──────── Given records

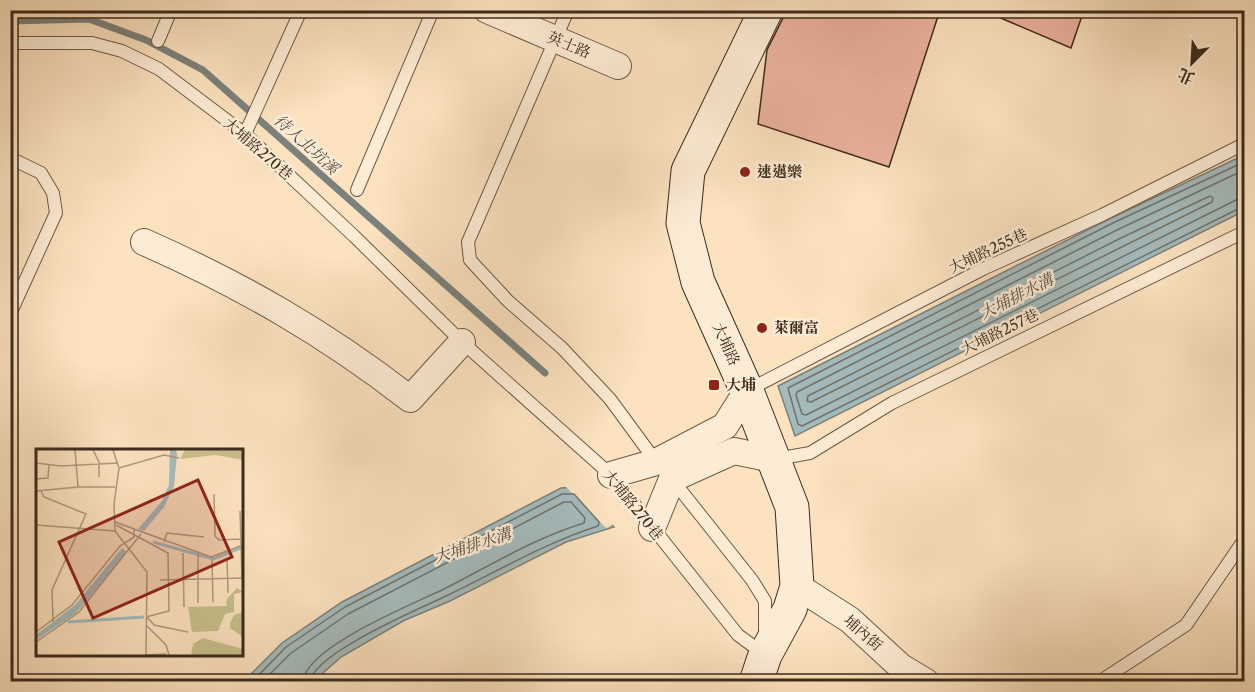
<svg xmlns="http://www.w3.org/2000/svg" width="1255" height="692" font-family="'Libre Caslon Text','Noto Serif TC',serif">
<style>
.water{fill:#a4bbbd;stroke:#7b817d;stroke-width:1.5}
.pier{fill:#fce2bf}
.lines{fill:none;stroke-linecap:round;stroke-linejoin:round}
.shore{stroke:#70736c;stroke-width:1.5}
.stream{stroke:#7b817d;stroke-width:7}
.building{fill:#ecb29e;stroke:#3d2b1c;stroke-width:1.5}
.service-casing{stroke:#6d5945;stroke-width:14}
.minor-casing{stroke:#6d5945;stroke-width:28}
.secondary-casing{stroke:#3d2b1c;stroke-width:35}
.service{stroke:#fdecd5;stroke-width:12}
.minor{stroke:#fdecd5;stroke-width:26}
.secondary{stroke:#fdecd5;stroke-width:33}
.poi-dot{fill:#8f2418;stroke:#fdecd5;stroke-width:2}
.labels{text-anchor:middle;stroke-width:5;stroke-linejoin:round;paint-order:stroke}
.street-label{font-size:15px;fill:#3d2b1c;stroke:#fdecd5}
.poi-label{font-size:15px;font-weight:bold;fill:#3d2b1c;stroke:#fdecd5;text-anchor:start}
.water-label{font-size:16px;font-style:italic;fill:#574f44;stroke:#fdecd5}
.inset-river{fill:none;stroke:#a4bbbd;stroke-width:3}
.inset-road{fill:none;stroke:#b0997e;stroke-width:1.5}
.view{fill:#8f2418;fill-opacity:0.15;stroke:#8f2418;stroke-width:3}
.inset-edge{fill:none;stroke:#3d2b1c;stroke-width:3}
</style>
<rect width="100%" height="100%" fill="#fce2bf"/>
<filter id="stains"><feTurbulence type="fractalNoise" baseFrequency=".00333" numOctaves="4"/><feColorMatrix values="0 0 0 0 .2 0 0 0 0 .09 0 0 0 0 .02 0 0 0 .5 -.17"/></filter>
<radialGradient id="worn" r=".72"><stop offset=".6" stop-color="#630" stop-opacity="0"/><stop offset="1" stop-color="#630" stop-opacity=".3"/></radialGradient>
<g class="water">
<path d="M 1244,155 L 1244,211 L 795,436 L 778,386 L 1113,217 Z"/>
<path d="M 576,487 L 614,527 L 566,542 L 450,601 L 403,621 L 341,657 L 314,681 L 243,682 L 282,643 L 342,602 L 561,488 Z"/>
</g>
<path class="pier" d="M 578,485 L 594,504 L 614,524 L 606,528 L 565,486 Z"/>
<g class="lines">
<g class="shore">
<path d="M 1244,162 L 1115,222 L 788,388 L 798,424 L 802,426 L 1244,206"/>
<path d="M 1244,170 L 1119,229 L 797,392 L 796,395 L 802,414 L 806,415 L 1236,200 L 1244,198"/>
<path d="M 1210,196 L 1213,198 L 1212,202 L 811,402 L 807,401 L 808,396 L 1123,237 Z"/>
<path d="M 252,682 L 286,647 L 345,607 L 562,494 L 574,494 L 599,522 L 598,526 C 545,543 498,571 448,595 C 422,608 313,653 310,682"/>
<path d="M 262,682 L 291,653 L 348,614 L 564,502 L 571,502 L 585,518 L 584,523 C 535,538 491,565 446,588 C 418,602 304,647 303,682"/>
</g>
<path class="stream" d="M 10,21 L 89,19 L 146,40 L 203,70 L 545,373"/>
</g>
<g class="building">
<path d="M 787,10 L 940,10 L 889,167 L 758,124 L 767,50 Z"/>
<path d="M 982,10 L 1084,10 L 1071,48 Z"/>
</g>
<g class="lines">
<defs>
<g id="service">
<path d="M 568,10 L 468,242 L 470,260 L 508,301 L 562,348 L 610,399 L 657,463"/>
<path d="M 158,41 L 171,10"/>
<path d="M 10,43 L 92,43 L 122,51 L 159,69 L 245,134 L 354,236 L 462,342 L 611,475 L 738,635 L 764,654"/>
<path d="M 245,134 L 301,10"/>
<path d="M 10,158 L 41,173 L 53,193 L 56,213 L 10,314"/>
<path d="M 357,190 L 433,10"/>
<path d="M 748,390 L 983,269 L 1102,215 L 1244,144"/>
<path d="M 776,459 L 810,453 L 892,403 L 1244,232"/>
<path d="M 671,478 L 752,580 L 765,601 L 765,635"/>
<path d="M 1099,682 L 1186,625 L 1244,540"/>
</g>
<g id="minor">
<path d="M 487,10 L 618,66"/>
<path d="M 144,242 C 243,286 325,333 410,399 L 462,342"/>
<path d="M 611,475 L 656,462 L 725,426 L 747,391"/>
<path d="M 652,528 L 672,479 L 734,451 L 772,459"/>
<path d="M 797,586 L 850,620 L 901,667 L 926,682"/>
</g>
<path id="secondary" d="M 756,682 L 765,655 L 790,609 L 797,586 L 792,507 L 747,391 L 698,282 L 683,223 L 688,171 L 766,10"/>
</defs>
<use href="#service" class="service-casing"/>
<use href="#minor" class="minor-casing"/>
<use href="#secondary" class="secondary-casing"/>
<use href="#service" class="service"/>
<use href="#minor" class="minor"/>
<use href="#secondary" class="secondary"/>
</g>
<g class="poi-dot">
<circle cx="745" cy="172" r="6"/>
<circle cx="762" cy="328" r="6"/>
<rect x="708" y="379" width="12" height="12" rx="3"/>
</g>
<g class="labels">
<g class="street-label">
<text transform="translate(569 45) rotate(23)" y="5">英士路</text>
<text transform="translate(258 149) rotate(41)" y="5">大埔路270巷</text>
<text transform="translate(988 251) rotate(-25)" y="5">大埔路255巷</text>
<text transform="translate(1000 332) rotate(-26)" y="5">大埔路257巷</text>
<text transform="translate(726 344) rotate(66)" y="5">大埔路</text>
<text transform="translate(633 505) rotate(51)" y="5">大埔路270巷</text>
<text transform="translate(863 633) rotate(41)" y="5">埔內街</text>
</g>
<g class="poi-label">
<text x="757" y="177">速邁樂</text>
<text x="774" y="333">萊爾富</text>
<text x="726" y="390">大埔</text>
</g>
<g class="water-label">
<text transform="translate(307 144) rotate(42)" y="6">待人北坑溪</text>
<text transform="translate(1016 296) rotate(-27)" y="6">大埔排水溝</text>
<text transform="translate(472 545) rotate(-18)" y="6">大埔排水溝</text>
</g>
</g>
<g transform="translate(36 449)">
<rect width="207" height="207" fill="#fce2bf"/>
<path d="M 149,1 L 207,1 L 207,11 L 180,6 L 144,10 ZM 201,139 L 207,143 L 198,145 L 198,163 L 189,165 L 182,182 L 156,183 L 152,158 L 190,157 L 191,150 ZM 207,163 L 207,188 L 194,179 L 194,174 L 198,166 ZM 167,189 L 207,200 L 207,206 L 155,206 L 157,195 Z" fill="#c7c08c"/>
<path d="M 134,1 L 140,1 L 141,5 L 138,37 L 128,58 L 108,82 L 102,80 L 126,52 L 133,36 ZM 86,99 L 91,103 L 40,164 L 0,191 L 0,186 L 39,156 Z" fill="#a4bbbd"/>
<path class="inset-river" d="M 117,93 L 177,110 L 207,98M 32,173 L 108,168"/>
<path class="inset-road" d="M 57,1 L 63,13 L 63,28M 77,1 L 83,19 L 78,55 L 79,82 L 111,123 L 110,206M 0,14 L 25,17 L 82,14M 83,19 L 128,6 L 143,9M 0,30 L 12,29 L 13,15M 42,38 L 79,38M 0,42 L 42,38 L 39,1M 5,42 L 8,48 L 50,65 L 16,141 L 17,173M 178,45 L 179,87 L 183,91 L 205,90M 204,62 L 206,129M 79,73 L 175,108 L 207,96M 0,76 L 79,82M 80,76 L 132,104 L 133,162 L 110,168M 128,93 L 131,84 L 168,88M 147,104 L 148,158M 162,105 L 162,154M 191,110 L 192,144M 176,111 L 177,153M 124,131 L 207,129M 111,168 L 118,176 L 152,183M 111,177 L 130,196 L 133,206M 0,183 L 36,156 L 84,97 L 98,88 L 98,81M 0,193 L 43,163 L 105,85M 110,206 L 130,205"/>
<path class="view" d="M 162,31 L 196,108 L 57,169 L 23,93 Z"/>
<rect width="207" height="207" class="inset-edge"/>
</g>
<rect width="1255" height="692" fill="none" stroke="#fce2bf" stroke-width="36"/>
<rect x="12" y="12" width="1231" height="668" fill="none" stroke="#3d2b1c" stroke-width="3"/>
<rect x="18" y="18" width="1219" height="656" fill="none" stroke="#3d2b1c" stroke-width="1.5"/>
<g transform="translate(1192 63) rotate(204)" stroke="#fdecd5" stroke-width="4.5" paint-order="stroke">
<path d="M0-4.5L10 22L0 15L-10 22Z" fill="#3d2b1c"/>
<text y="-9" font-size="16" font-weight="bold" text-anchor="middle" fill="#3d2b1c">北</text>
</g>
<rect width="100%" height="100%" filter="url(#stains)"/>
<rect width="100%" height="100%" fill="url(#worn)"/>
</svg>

────────────────
──────── Given records

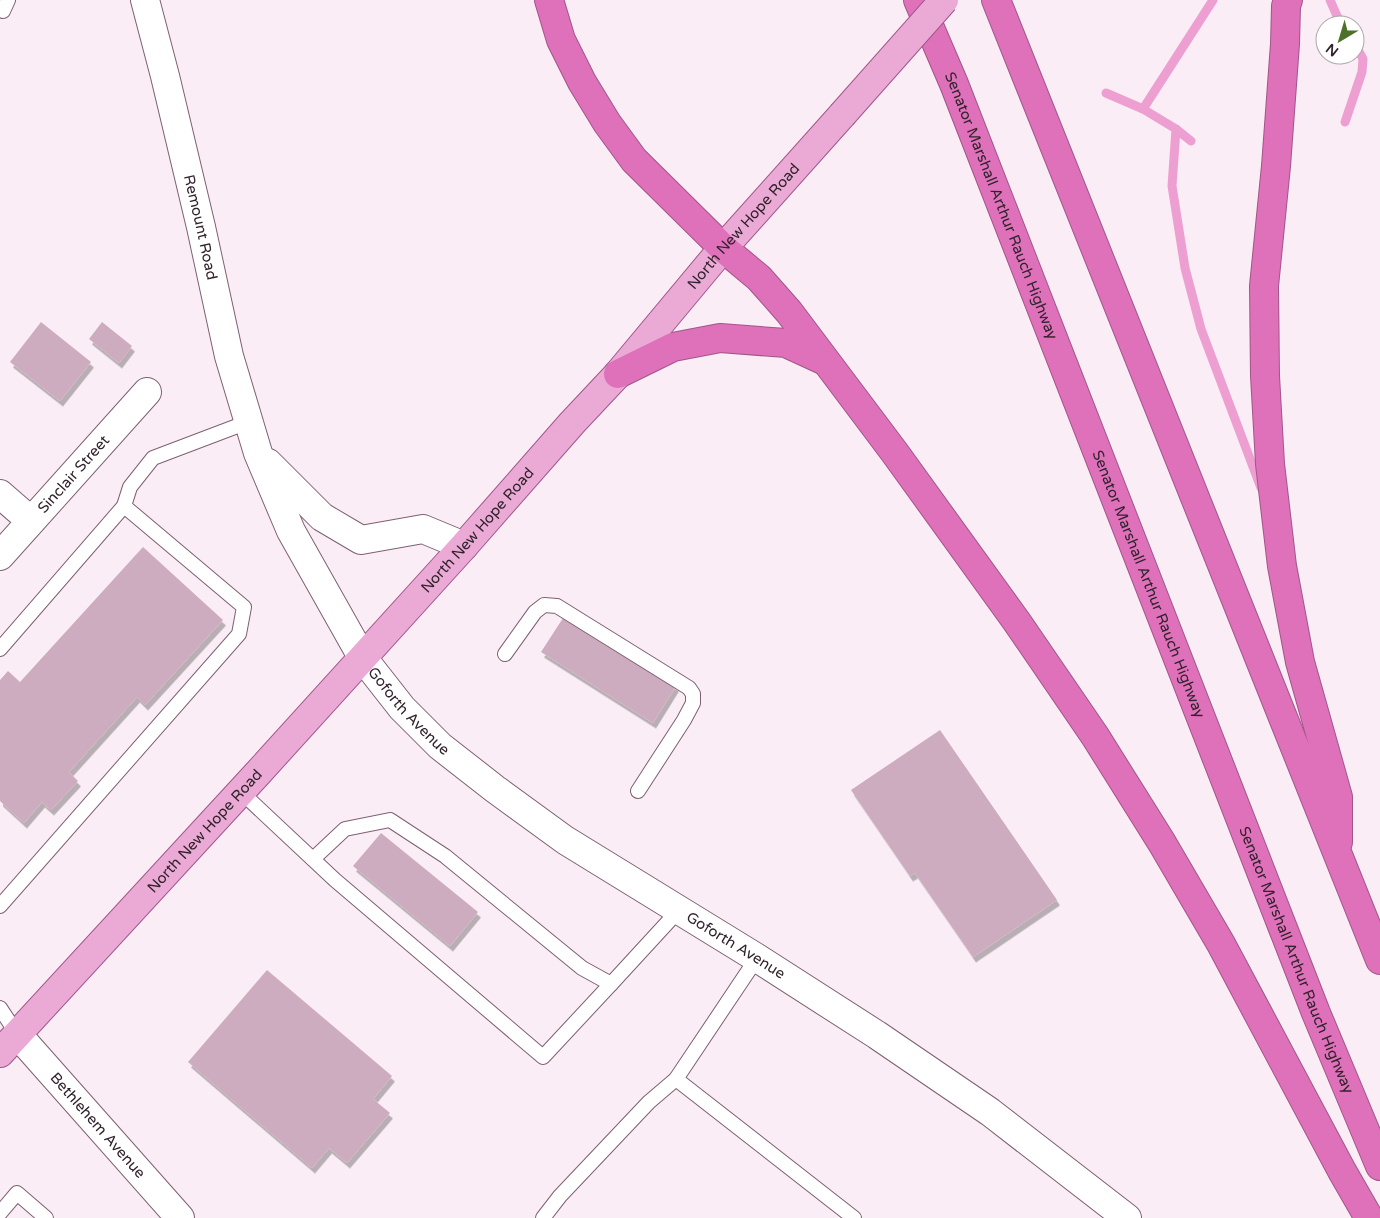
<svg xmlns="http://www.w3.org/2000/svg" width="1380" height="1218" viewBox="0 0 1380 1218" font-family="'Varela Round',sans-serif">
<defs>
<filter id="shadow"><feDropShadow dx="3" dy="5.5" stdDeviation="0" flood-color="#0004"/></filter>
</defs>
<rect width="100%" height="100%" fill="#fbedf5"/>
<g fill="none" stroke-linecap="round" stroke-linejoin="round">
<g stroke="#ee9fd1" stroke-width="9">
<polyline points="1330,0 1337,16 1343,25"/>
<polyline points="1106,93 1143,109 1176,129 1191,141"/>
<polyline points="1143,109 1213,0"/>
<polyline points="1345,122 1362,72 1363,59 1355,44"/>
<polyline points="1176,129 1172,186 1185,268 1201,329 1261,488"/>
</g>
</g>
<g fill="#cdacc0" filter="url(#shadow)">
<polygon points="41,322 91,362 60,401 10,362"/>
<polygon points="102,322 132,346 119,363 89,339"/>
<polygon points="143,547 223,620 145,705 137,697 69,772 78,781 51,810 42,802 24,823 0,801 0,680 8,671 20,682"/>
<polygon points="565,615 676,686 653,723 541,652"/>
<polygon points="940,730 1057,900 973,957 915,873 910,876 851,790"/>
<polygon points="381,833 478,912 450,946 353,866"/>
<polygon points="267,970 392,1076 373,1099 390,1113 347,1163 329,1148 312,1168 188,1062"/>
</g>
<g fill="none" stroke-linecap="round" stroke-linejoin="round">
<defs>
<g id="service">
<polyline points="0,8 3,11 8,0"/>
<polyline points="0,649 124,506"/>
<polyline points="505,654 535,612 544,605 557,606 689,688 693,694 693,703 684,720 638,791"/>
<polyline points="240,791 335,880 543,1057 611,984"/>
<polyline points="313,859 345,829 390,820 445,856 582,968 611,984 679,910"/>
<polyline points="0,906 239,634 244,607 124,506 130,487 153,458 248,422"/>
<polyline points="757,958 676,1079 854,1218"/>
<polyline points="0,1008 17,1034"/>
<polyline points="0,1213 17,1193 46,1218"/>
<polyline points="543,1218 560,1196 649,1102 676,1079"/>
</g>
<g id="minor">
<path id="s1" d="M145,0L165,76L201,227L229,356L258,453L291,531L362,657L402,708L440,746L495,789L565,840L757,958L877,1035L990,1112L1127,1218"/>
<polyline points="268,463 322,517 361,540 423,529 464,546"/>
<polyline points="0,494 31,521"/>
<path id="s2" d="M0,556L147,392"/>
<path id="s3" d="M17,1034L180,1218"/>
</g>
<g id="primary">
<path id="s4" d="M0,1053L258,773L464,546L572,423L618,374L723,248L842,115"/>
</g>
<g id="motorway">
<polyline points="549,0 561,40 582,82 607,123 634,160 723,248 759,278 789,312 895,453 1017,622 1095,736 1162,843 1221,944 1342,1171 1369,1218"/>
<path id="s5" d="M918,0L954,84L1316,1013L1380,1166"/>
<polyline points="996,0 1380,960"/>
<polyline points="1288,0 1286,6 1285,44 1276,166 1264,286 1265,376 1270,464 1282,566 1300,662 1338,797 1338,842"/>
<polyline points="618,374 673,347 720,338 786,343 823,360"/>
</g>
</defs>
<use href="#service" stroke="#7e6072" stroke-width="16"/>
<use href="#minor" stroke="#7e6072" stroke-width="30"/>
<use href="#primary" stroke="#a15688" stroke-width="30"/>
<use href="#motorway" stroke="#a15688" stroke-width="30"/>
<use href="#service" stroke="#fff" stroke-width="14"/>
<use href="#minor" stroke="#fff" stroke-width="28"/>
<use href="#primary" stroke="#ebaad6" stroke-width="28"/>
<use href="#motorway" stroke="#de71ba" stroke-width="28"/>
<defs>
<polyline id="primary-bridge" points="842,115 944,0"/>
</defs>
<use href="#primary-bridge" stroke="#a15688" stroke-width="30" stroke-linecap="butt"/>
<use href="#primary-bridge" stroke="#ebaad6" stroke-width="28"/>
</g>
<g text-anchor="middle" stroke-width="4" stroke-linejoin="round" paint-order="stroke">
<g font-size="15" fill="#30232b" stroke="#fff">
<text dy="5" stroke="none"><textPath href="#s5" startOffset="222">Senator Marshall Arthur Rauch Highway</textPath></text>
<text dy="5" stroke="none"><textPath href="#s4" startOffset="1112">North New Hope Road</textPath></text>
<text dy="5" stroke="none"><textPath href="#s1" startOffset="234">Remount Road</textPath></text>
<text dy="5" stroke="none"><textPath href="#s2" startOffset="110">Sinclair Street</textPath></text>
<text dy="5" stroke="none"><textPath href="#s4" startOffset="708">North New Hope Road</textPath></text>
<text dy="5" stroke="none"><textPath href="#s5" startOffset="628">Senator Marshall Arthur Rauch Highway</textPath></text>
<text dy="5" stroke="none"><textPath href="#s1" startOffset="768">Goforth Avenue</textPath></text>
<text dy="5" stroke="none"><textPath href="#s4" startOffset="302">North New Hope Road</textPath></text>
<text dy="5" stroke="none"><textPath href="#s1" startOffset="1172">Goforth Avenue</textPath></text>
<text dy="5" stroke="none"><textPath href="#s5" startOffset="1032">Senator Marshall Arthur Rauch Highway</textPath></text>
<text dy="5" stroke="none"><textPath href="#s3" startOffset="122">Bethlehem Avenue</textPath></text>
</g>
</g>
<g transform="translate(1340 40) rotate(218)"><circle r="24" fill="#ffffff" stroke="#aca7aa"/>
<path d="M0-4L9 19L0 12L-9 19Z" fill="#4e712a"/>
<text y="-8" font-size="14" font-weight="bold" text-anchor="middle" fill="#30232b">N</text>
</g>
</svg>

────────────────

▶ [Problem to solve]:
All lines of the records above with the word "worn" in them are to be copied.

▶ [Expected output]:
<radialGradient id="worn" r=".72"><stop offset=".6" stop-color="#630" stop-opacity="0"/><stop offset="1" stop-color="#630" stop-opacity=".3"/></radialGradient>
<rect width="100%" height="100%" fill="url(#worn)"/>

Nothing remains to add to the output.